Exercise instructions: Write the next part of the Xen spec-ctrl discussion, picking up after its final sentence.

This really depends on how much information information Intel are
willing to make public on the subject.

I don't think it is reasonable to presume that VMEntry works as a
sequence of architectural instructions (it provably doesn't when it
comes to control registers), which is why I commented the logic in this way.

>
>> @@ -111,6 +114,7 @@ static int __init parse_spec_ctrl(const char *s)
>>               opt_ibpb = false;
>>               opt_ssbd = false;
>>               opt_l1d_flush = 0;
>> +            opt_stale_seg_clear = 0;
>>           }
>
> Is it really correct for this to be affected by both "spec-ctrl=no"
> and "spec-ctrl=no-xen"? It would seem to me that it would belong
> above the "disable_common" label, as the control also is meant to
> guard against guest->guest leaks.

spec-ctrl=no-xen is ill-defined.

As stated, it says "don't do anything in Xen except enough to virtualise
capabilities for guests".

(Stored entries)
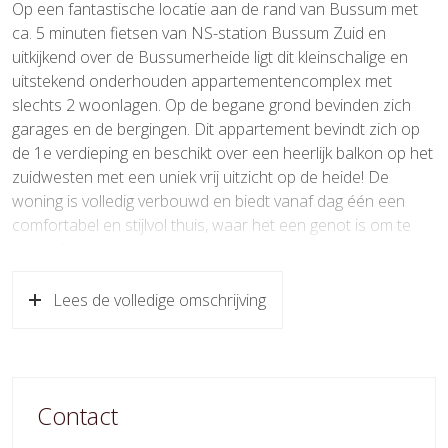
Op een fantastische locatie aan de rand van Bussum met
Inhoud
274 m³
ca. 5 minuten fietsen van NS-station Bussum Zuid en
uitkijkend over de Bussumerheide ligt dit kleinschalige en
Indeling
uitstekend onderhouden appartementencomplex met
slechts 2 woonlagen. Op de begane grond bevinden zich
Aantal kamers
3 kamers (2 slaapkamers)
garages en de bergingen. Dit appartement bevindt zich op
de 1e verdieping en beschikt over een heerlijk balkon op het
Aantal badkamers
1 badkamer
zuidwesten met een uniek vrij uitzicht op de heide! De
woning is volledig verbouwd en biedt vanaf dag één een
Badkamervoorzieningen
Douche, wastafel
comfortabel en stijlvol thuis, waar het een genot is om te
Aantal woonlagen
1
wonen!
Energie
Het appartement is goed bereikbaar met alle voorzieningen
Lees de volledige omschrijving
in de buurt zoals het Winkelcentrum Koekoeklaan (o.a. AH,
Energielabel
E
Gall & Gall, bakker en slager) en diverse sportfaciliteiten.
Bosgebied Goois Natuurreservaat Crailo ligt om te hoek,
Isolatie
Dubbel glas
net als Goois Natuurreservaat Tafelbergheide. Diverse
Contact
horeca gelegenheden zoals Café Heidezicht, De Groene
Verwarming
Blokverwarming
Afslag, De Goede Gooier en De Eendracht bevinden zich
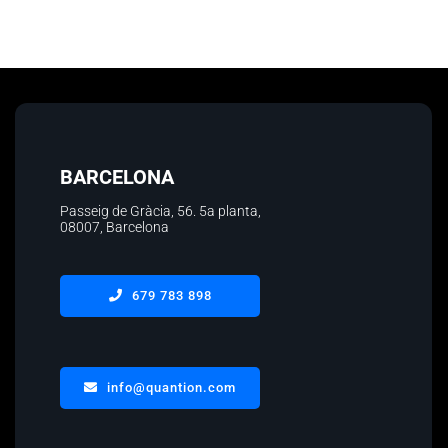
BARCELONA
Passeig de Gràcia, 56.
5a planta
,
08007, Barcelona
679 783 898
info@quantion.com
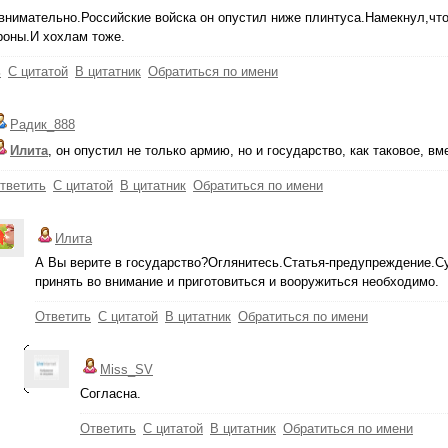
внимательно.Российские войска он опустил ниже плинтуса.Намекнул,чт
роны.И хохлам тоже.
ь
С цитатой
В цитатник
Обратиться по имени
Радик_888
Илита
, он опустил не только армию, но и государство, как таковое, вм
тветить
С цитатой
В цитатник
Обратиться по имени
Илита
А Вы верите в государство?Оглянитесь.Статья-предупреждение.Су
принять во внимание и приготовиться и вооружиться необходимо.
Ответить
С цитатой
В цитатник
Обратиться по имени
Miss_SV
Согласна.
Ответить
С цитатой
В цитатник
Обратиться по имени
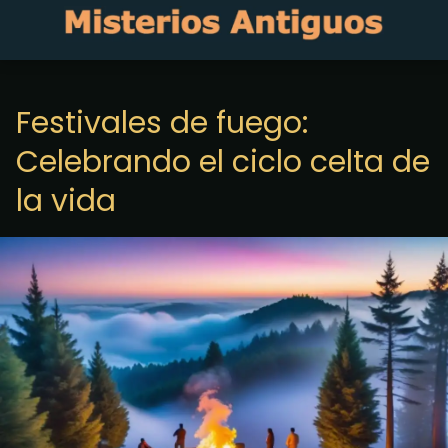
Festivales de fuego:
Celebrando el ciclo celta de
la vida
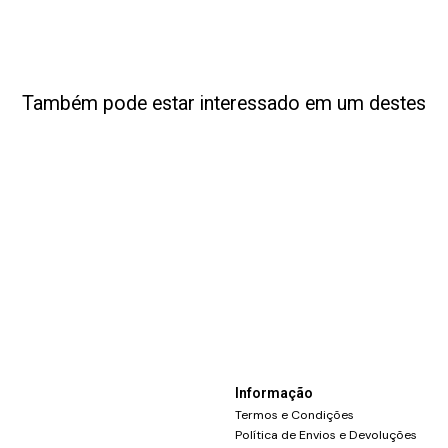
Também pode estar interessado em um destes
Informação
Termos e Condições
Política de Envios e Devoluções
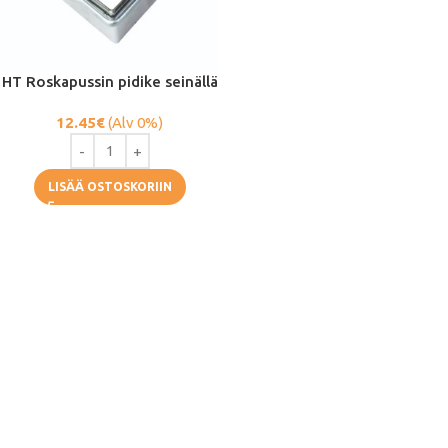
HT Roskapussin pidike seinällä
12.45
€
(Alv 0%)
LISÄÄ OSTOSKORIIN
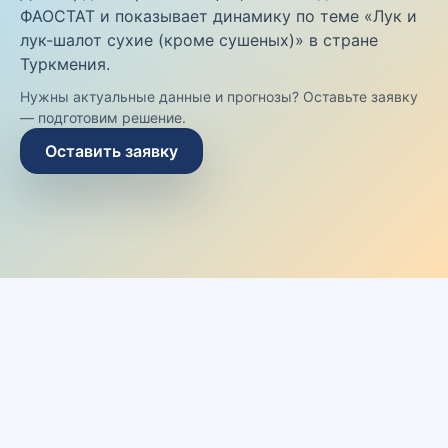
ФАОСТАТ и показывает динамику по теме «Лук и
лук-шалот сухие (кроме сушеных)» в стране
Туркмения.
Нужны актуальные данные и прогнозы? Оставьте заявку
— подготовим решение.
Оставить заявку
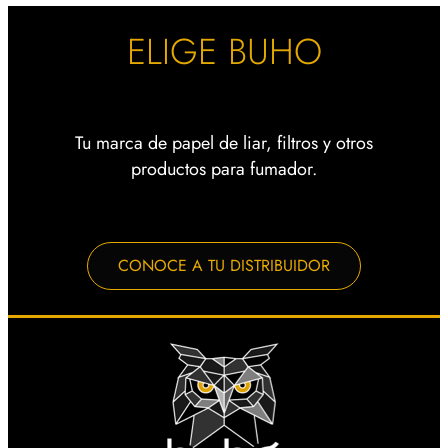
ELIGE BUHO
Tu marca de papel de liar, filtros y otros
productos para fumador.
CONOCE A TU DISTRIBUIDOR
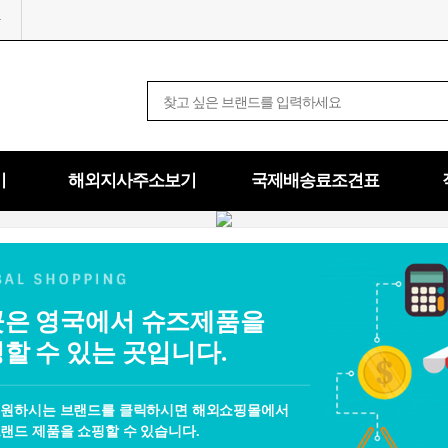
기
해외지사주소보기
국제배송료조견표
은 영국에서 슈즈제품을
할 수 있는 곳입니다.
 원하시는 브랜드를 클릭하시면 해외쇼핑몰에서
랜드 제품을 쇼핑할 수 있습니다.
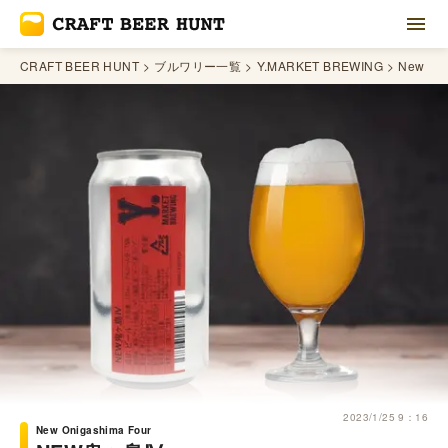
CRAFT BEER HUNT
ブルワリー一覧
Y.MARKET BREWING
New Oni
2023/1/25 9：16
New Onigashima Four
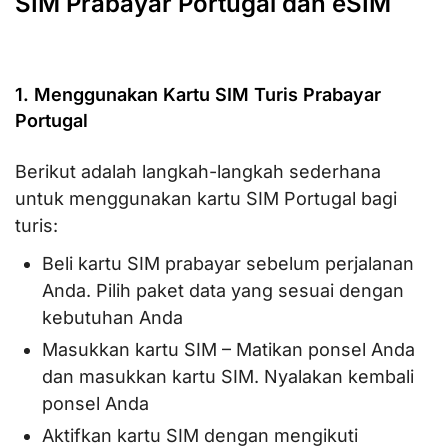
SIM Prabayar Portugal dan eSIM
1. Menggunakan Kartu SIM Turis Prabayar
Portugal
Berikut adalah langkah-langkah sederhana
untuk menggunakan kartu SIM Portugal bagi
turis:
Beli kartu SIM prabayar sebelum perjalanan
Anda. Pilih paket data yang sesuai dengan
kebutuhan Anda
Masukkan kartu SIM – Matikan ponsel Anda
dan masukkan kartu SIM. Nyalakan kembali
ponsel Anda
Aktifkan kartu SIM dengan mengikuti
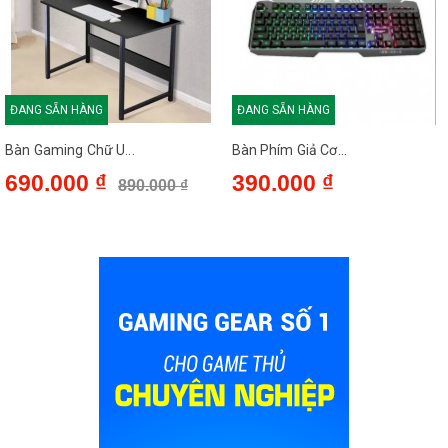
ĐANG SẴN HÀNG
ĐANG SẴN HÀNG
Bàn Gaming Chữ U...
Bàn Phím Giả Cơ...
690.000 ₫
390.000 ₫
890.000 ₫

Output of the exercise:
However, an argument could be made to say that this is conceptually
similar to eager-fpu.

Either way, I think a clarification to what no-xen means is needed first.

>
>> @@ -864,6 +871,83 @@ static __init void mds_calculations(uint64_t caps)
>>       }
>>   }
>>   +/* Calculate whether this CPU leaks segment registers between
>> contexts. */
>> +static void __init stale_segment_calculations(void)
>> +{
>> +    /*
>> +     * Assume all unrecognised processors are ok.  This is only
>> known to
>> +     * affect Intel Family 6 processors.
>> +     */
>> +    if ( boot_cpu_data.x86_vendor != X86_VENDOR_INTEL ||
>> +         boot_cpu_data.x86 != 6 )
>> +        return;
>
> The comment above here and ...
>
>> +    switch ( boot_cpu_data.x86_model )
>> +    {
>> +        /*
>> +         * Core processors since at least Nehalem are vulnerable.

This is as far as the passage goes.